Aus den Kehlen der Sänger krächzt und quiekt es, manche verziehen die Gesichter, um den Klang noch besser hervorzubringen. Dann, ein harmonischer Akkord, der sich gleich wieder in einen neuen Klang weiterentwickelt.

Rebekka Uhlig: "Also, es geht weder um die perfekte noch weniger perfekte Interpretation von irgendwelcher komponierten Musik. Die Musik des Chores basiert grundsätzlich immer auf der freien Interpretation, manchmal als Gruppeninterpretation wirklich frei, manchmal dirigiert, wobei das Dirigat auch immer frei improvisiert ist und wo es bestimmte Handzeichen gibt, die die Sänger zu interpretieren wissen."

...sagt die Chor-Leiterin Rebekka Uhlig. Mit dem Zeigefinger zeigt sie auf ihren Unterarm, das bedeutet: ein "U" soll gesungen werden.

Rebekka Uhlig kommt von der bildenden Kunst, später hat sie zusätzlich klassischen Gesang studiert. Aber Anfang der 90er, erzählt die Künstlerin, habe ihr die reine Interpretation bestehender Werke nicht mehr ausgereicht. Sie wurde neugierig, was mit der Stimme noch möglich ist. Heute begreife sie den menschlichen Körper als Klanginstrument, als "Human Sound Box", erklärt Uhlig.

"Es geht um das, was die Stimme hergibt an Klangmöglichkeiten, Sound- und Geräuschmöglichkeiten, was enorm viel ist."

Guido: "Ich bin zu dem Chor gekommen, ich hab ein Konzert gehört in der Genezareth Kirche vor drei Jahren, und das hat mich total berührt. Ich hatte eigentlich dem Singen so ein bisschen Adieu gesagt, und das war wie noch mal die Stimme ganz anders erfahren."

Andrea: "Ich bin jetzt seit neun Jahren dabei, und was ich auch toll finde, ich war vorher im klassischen Chor, dann Soul, alles super schön, aber hier kann ich mich als Mensch einbringen, neue Ideen einbringen, nicht nur die Stimme, das ist ein tolles Gefühl."

Andrea und Guido haben beide langjährige Chorerfahrung.

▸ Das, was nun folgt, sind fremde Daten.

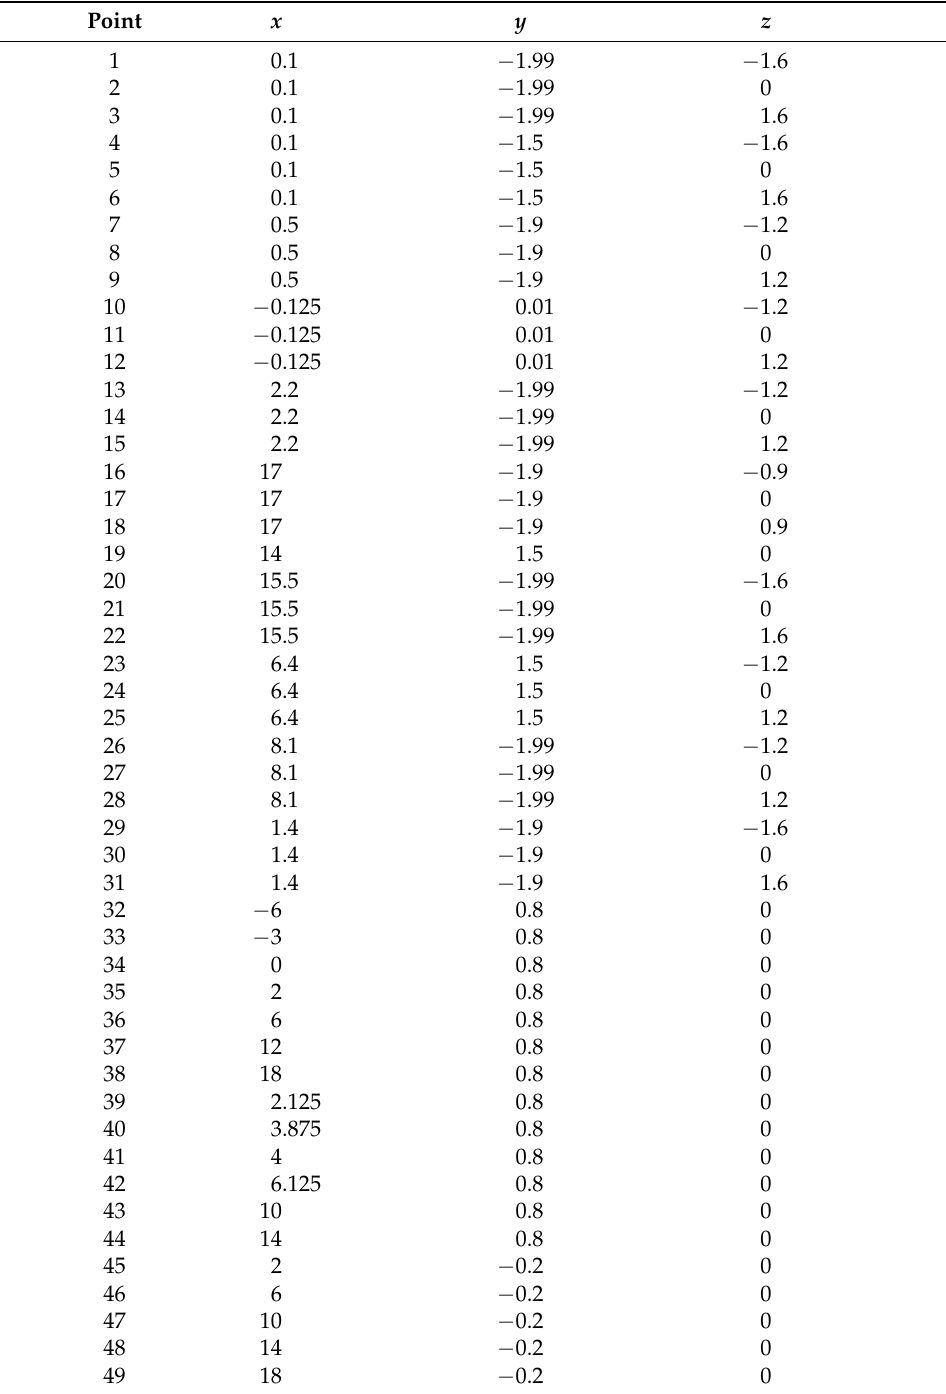
Table A1. Positions of the monitor points throughout the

Für andere ist Rebekka Uhligs PerformanceChor der erste Schritt bei der Erforschung der eigenen Stimme; jeder ist hier willkommen.

Sybille: "Was mir sehr gut gefällt ist, es gibt kein Richtig und kein Falsch, sondern jeder versucht das mit seiner Stimme zu machen, von dem er meint, dass es dem Ton am nächsten kommt, und da ist man selbst oft unheimlich überrascht, was dabei herauskommt."

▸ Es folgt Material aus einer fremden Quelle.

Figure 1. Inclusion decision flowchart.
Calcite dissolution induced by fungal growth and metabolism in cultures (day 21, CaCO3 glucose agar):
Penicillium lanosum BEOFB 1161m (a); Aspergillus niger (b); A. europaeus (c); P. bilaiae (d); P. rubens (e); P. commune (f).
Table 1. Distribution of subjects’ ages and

Andrea: "In der Regel versuchen wir nicht irgendwas aus der Natur nachzumachen, sondern irgendwer macht einen Klang, und die anderen sagen: Oh, was ist das, wie machst du das? Und dann versuchen wir das gemeinsam zu erarbeiten, dass es dann auch abrufbar ist, das ist das Schwierige dabei. Es gibt Töne, da habe ich zwei, drei Jahre daran geübt. Unterton kann ich immer noch nicht (lachen)."

Seit der Gründung 2004 hat der PerformanceChor regelmäßig Auftritte, Mal in Kirchen, auf Parkdecks oder in Aufzügen. Ziel ist es, den Klang - das Tönen, wie die Mitglieder selber ihren Gesang beschreiben - so zu gestalten, dass sie mit dem Ort der Aufführung harmonisieren.

Rebekka Uhlig: "Wir besetzen den Raum mit Klang und mit Bewegung und beziehen uns auch auf die Leute, die in den Räumen zu tun haben oder hatten. Wir haben zum Beispiel mal ein Balkonkonzert gemacht, haben auf sechs Balkonen gestanden, und ich habe gegenüber von einem Balkon dirigiert. Und das war eine sehr intensive Atmosphäre, wie die unten im Hof saßen und dem Ganzen folgten, von den Klängen, die aus dem Haus kamen, auf die wir reagiert haben."

Die Performance an sich, erklärt Sängerin Conny, sei eine gewaltige Konzentrationsübung.

Conny: "...einerseits auf mich, was ich mache und gleichzeitig offen zu sein und den ganzen Chor und den Raum gleichzeitig mitzubekommen, je nachdem, was wir da machen. Es gibt immer wieder so magische Momente, wo man das Gefühl hat, das wird so ein Guss! Und da vergesse ich mich auch so halb (lachen)!"

Finanzieren muss sich die kleine Truppe des PerformanceChor Berlin aus eigener Tasche. Finanzielle Unterstützung gibt es meist nur für große, vorwiegend klassische Chöre. Aber das stört keinen.

Einer der wichtigsten Punkte für sie sei beim PerformanceChor die Begegnung, sagt Leiterin Rebekka Uhlig.

"Man muss sich sehr aufeinander einlassen, auch auf das Suchen einlassen, auf das zum Teil nicht-hinkriegen einlassen. Manchmal steht man da und verzieht irgendwie das Gesicht, um irgendwie einen Sound zu produzieren, alleine das schafft schon Begegnungen und basiert auf einem wachsenden Vertrauen der Leute untereinander, und man begegnet sich selbst sehr intensiv."